Essa abordagem destaca que a posição socioeconômica relativa pode influenciar mais fortemente a saúde do que os indicadores absolutos de privação material em indivíduos com maiores vantagens sociais. Contudo, a situação é inversa para os grupos em desvantagens sociais, ou seja, para aqueles situados na porção inferior da escala social (SANDERS et al., 2006). Assim, a explicação psicossocial destaca o significado que a posição socioeconômica relativa tem na vida das pessoas.

1.1.2.3 Teoria comportamental

A teoria comportamental em saúde pressupõe que os indivíduos escolhem “voluntariamente” como conduzir as suas vidas, ou seja, seus comportamentos. Paralelamente, os indivíduos com comportamentos não saudáveis são capazes de alterar e manter uma boa saúde ao adquirirem conhecimentos e competências de saúde relevantes. Essa abordagem teórica apoia-se no modelo biomédico baseado, exclusivamente, nos fatores comportamentais e biológicos de cunho individual (SOLAR; IRWIN, 2010).

Desigualdades em saúde ocorrem devido aos indivíduos com posição socioeconômica desfavorecida adotarem comportamentos irrefletidos, despreocupados ou irresponsáveis, resultando em situações precárias de saúde em geral (MOYSÉS, 2000). Assim, a responsabilização e culpabilização pela saúde recai ao indivíduo, desconsiderando os determinantes sociais que moldam os comportamentos em saúde (WATT, 2007).

Há uma variedade de fatores comportamentais em saúde como tabagismo, dieta, consumo de álcool, atividade física, entre outros (SOLAR; IRWIN, 2010). Entre os fatores biológicos, estão fatores genéticos, idade e sexo (SOLAR; IRWIN, 2010). A influência desses fatores pode proteger e melhorar saúde como, por exemplo, a prática de atividade física, ou expor os indivíduos a vulnerabilidade às doenças como o consumo de álcool.

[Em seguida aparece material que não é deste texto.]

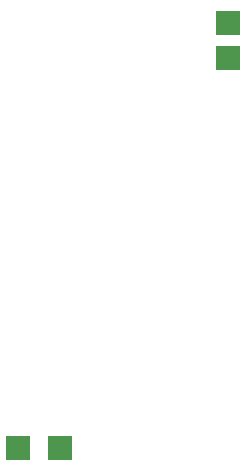
<source format=gbr>
%TF.GenerationSoftware,KiCad,Pcbnew,9.0.2*%
%TF.CreationDate,2025-05-23T14:51:07+09:00*%
%TF.ProjectId,__,78912e6b-6963-4616-945f-706362585858,rev?*%
%TF.SameCoordinates,Original*%
%TF.FileFunction,Paste,Bot*%
%TF.FilePolarity,Positive*%
%FSLAX46Y46*%
G04 Gerber Fmt 4.6, Leading zero omitted, Abs format (unit mm)*
G04 Created by KiCad (PCBNEW 9.0.2) date 2025-05-23 14:51:07*
%MOMM*%
%LPD*%
G01*
G04 APERTURE LIST*
%ADD10R,2.000000X2.000000*%
G04 APERTURE END LIST*
D10*
%TO.C,REF\u002A\u002A*%
X52400000Y-19480000D03*
%TD*%
%TO.C,DC/DC Converter*%
X34600000Y-52480000D03*
%TD*%
%TO.C,REF\u002A\u002A*%
X52400000Y-16480000D03*
%TD*%
%TO.C,REF\u002A\u002A*%
X38200000Y-52480000D03*
%TD*%
M02*

</source>
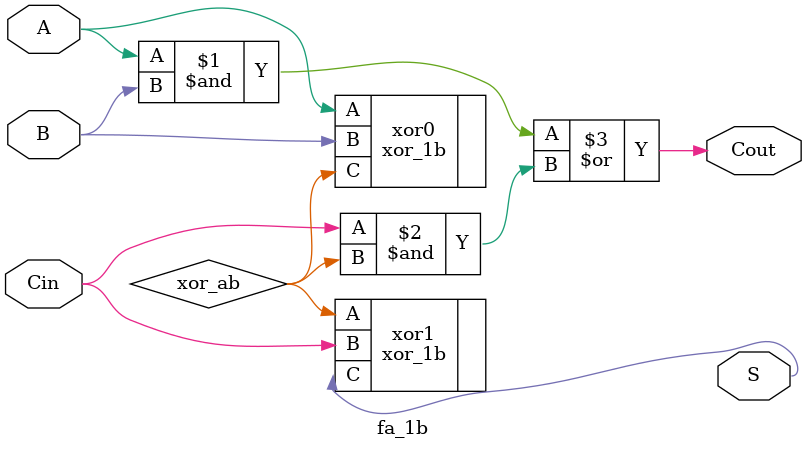
<source format=v>

module fa_1b(
    input wire A,
    input wire B,
    input wire Cin,
    output wire S,
    output wire Cout
);

    // Internal wires
    wire xor_ab;      // A xor B
    wire xor_ab_cin;  // (A xor B) xor Cin = Sum
    
    // Instantiate custom XOR gates for sum calculation
    xor_1b xor0 (.A(A), .B(B), .C(xor_ab));
    xor_1b xor1 (.A(xor_ab), .B(Cin), .C(S));
    
    // Carry logic using primitive operators
    // Cout = (A & B) | (Cin & (A xor B))
    assign Cout = (A & B) | (Cin & xor_ab);

endmodule

</source>
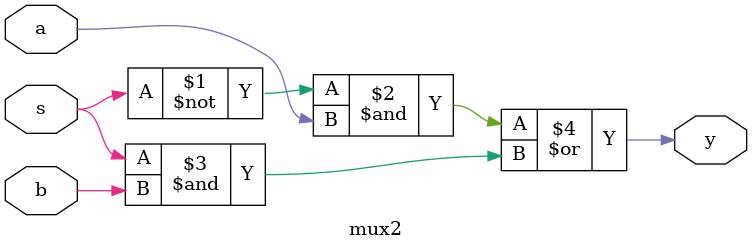
<source format=v>
module mux2(
    input a,
    input b,
    input s,
    output y
);
assign y = (~s&a)|(s&b);
endmodule

</source>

O destaque para os comportamentos individuais, contudo, explica uma modesta proporção das iniquidades em saúde (SANDERS et al. 2006; SABBAH et al., 2009). As escolhas individuais são fortemente influenciadas pelo contexto social em que as pessoas

vivem, crescem e trabalham (WATT, 2012). Assim, as razões pelas quais os fatores comportamentais estão distribuídos desigualmente entre os estratos sociais parece ser mais importante para entender os modelos explicativos das iniquidades socioeconômicas.